In the LaCoO₃ system, I explore the changes in structure in the films under tensile strain and compressive strain by growth on SrTiO₃, LaSrAlTaO₃, and LaAlO₃ substrates and film growth between 8 nm -133 nm thick. Substrate-dependent oxygen vacancy ordering in the films is found using microstructural characterization, presumably related to the amount of stress in each of the films. By carrying out a study of the effects on the film structure from the oxygen growth pressure, I find an overall increase in the out-of-plane lattice parameter with lower oxygen growth pressures.

These structural and stoichiometry changes in the LaCoO₃ films to trends appear to be related to the stabilization of long-range magnetic order. Highest moment is found in the films in tension (which also have the most defects) on SrTiO₃ and LaSrAlTaO₃ substrates and the lowest moment is found in films in compression on LaAlO₃. Element-specific X-ray absorption techniques reveal contributions from Co in different spin and valence states. I show how strain affects the electronic structure and distribution of these different states and relate these observations to trends observed in the magnetism. Strained films in tension have the highest amount of high spin Co³⁺ and high spin Co²⁺, while relaxed films appear to have mostly low spin Co³⁺ at 25 K. I present some scenarios to explain how these different Co ions combine to give rise to long-range ferromagnetic order in LaCoO₃ films.

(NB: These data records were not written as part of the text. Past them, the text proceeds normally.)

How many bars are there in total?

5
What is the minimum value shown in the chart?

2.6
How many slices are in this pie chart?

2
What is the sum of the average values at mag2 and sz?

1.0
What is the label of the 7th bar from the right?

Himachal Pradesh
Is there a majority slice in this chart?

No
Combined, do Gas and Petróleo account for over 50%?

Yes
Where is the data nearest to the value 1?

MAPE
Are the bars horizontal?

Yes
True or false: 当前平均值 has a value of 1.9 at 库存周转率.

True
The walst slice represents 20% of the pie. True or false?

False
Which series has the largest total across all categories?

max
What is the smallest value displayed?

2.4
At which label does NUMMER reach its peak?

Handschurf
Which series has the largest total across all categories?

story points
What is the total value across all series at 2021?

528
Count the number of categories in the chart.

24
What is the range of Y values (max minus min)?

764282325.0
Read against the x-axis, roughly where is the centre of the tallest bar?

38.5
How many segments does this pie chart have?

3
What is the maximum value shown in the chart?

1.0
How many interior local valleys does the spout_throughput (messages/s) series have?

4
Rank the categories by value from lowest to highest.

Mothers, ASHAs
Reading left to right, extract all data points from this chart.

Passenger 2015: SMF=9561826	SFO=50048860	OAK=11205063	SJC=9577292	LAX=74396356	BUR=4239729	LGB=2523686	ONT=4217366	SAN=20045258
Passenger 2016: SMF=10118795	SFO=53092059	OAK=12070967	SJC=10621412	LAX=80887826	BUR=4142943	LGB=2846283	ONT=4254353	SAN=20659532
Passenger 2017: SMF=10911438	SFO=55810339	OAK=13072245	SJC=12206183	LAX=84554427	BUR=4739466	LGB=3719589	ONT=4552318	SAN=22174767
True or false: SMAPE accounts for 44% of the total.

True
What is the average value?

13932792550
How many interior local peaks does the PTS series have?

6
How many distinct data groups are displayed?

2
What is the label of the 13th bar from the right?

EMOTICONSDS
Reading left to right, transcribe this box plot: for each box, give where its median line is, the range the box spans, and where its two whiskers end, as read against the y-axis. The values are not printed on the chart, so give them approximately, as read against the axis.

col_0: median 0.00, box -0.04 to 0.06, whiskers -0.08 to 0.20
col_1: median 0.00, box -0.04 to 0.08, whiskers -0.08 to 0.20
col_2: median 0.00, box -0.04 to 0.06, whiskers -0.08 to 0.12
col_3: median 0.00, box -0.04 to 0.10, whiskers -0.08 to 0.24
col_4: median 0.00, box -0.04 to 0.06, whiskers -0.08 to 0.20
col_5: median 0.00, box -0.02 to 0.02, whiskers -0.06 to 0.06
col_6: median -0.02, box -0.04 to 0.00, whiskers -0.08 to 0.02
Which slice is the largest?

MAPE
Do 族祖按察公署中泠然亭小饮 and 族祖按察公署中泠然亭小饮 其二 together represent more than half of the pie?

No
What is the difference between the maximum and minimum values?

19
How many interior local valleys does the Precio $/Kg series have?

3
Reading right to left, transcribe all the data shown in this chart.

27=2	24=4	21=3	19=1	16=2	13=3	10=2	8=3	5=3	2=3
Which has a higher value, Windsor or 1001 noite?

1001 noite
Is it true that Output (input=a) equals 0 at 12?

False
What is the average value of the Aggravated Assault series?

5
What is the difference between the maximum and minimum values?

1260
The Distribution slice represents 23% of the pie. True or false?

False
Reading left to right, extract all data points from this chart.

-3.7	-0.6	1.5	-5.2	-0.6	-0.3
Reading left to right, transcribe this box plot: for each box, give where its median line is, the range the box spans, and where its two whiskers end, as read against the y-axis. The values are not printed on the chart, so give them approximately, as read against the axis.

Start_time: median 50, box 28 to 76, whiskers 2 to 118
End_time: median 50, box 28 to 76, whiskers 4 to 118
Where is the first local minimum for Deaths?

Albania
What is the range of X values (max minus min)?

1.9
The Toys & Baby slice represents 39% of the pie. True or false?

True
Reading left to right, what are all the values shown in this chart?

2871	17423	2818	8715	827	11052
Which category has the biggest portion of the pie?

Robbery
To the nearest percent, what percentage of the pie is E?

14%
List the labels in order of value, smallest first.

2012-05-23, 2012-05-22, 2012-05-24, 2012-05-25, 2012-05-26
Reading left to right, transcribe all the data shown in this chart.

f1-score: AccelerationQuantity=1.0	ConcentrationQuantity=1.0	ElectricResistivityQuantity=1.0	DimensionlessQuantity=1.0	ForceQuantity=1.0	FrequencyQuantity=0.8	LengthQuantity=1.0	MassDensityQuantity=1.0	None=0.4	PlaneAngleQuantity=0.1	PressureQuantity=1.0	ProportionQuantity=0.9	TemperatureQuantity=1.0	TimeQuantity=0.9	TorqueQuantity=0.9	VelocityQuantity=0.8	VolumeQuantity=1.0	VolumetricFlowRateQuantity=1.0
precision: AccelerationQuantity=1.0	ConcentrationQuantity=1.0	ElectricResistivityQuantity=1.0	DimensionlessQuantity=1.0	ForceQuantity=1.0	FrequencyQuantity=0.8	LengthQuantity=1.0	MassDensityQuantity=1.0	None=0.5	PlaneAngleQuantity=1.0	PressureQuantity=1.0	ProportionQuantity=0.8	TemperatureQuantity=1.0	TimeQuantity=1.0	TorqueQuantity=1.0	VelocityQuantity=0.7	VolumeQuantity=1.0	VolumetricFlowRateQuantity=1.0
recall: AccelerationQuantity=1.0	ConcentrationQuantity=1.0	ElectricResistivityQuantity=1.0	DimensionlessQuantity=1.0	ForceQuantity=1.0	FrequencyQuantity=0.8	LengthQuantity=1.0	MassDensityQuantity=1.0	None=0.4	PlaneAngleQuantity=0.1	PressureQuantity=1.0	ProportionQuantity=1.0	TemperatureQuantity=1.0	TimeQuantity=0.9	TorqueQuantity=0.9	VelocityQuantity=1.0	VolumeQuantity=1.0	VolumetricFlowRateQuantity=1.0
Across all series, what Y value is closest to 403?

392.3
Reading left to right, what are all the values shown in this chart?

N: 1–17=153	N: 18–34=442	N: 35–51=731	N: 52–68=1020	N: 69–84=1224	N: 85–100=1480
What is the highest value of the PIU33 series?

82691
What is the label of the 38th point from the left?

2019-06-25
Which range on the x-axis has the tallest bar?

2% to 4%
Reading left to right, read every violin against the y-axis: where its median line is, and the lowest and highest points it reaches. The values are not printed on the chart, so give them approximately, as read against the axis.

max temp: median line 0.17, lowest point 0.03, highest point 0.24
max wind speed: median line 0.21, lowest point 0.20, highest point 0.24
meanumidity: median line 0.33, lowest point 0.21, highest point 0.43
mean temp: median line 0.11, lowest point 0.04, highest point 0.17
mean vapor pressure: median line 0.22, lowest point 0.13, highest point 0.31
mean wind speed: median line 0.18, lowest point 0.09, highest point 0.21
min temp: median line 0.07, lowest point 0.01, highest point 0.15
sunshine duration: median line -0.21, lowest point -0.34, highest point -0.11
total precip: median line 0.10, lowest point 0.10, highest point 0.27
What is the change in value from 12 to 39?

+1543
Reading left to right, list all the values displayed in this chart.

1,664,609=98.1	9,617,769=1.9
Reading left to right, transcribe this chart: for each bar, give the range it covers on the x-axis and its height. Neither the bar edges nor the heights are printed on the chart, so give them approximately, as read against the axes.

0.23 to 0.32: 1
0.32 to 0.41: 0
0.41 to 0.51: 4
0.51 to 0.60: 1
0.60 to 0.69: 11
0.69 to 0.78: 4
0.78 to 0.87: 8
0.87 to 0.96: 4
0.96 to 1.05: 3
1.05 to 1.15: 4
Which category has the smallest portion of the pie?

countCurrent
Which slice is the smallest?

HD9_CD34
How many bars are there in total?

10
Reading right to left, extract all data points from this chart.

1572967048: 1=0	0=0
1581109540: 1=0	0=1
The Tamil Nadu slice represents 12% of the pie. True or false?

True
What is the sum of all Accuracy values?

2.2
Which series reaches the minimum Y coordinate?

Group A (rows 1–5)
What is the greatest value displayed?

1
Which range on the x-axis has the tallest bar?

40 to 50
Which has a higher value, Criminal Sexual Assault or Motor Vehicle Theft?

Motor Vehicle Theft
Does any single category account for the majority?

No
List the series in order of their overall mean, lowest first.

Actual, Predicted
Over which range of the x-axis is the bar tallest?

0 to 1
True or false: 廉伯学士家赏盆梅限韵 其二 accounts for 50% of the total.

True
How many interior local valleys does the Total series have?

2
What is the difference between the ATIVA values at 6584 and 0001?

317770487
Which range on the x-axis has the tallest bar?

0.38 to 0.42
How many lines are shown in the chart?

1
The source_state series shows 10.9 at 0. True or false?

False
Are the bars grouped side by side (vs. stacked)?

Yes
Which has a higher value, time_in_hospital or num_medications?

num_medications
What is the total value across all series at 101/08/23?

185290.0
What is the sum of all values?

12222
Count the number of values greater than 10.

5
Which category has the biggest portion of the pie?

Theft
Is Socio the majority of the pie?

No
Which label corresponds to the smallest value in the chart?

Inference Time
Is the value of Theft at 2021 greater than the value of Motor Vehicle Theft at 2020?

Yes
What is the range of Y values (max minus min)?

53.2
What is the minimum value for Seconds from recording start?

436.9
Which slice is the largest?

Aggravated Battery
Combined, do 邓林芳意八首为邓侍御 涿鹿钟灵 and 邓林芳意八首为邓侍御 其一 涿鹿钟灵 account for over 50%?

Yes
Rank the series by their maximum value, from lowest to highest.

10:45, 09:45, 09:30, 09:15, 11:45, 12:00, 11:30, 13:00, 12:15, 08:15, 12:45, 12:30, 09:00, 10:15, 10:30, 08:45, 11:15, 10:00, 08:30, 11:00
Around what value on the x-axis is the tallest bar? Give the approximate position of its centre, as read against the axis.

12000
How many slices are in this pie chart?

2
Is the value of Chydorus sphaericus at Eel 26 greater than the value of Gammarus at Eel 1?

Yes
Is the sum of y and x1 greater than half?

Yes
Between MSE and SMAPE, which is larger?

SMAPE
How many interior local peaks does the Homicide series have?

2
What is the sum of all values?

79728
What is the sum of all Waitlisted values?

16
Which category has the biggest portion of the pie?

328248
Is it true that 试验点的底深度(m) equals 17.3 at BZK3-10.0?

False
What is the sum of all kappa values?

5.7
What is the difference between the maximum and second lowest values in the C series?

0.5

In the PrCoO₃ system, I explore whether long-range magnetic order can be observed using heteroepitaxial synthesis similar to the efforts in the LaCoO₃ thin film system despite PrCoO₃ having a more stable low spin state configuration in the bulk. The PrCoO₃ films in tension are ferromagnetic, similar to the LaCoO₃ system. Thus, epitaxial strain dominates the effects of chemical pressure which stabilize a low spin state. The strained films have more high spin Co³⁺. The implication of Co sublattice ordering on the ordering of the Pr sublattice is explored using X-ray magnetic circular dichroism. A rare ordering of the Pr ions anti-parallel to the orientation of the moments on the Co sublattice appears to occur in this system. These studies demonstrate the power of heteroepitaxial synthesis to give rise to new magnetic functionality in perovskite oxide systems.